> _Data to examine_
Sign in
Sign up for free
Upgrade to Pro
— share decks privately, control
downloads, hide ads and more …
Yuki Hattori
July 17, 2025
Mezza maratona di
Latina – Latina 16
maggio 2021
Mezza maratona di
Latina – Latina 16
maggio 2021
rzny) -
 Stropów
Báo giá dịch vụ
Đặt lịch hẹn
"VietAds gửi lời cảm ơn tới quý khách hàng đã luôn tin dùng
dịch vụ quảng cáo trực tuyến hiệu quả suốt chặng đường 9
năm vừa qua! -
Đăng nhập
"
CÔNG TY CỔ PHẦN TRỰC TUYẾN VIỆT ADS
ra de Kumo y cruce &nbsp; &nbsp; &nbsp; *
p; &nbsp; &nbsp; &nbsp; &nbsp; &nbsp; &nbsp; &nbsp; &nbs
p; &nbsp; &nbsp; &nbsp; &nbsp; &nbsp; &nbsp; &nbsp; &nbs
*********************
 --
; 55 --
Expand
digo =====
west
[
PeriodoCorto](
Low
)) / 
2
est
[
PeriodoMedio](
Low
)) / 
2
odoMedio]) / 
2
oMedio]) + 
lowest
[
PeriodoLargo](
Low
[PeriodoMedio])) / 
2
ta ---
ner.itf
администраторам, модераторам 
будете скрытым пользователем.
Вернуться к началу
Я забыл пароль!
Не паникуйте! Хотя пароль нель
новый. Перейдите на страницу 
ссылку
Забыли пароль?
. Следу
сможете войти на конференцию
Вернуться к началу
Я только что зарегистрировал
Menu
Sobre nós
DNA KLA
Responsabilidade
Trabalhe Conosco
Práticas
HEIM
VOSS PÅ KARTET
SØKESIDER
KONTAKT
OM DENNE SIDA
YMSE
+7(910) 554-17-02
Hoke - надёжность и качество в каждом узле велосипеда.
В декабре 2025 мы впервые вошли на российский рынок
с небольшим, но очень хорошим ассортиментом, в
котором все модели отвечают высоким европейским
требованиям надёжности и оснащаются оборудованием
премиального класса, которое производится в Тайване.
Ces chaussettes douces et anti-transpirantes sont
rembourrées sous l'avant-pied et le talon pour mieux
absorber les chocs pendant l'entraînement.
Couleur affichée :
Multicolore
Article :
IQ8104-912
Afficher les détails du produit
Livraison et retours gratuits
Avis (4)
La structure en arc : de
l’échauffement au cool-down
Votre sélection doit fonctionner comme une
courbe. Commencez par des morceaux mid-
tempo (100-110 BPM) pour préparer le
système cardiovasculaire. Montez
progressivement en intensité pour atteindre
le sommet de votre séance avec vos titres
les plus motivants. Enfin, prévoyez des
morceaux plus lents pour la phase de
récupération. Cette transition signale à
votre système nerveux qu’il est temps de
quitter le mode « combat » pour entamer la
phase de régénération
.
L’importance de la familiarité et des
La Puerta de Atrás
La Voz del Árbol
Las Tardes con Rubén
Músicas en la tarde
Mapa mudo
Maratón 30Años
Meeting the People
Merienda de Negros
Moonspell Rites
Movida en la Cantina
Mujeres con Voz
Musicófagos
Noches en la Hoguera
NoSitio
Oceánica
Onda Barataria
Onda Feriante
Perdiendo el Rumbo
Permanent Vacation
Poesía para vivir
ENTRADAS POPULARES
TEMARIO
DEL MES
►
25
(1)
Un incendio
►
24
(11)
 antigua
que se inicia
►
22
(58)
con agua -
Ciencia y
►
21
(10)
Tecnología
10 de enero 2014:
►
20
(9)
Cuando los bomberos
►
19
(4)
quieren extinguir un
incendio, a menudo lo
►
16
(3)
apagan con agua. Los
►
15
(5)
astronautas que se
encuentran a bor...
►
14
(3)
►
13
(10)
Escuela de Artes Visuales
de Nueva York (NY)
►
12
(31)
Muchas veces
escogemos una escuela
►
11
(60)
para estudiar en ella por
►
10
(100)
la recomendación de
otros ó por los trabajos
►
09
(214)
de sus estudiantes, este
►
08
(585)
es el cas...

> _What you are asked to do_
Pull out each line of the records holding the string "plus".

> _Response for this exercise_
les plus motivants. Enfin, prévoyez des
morceaux plus lents pour la phase de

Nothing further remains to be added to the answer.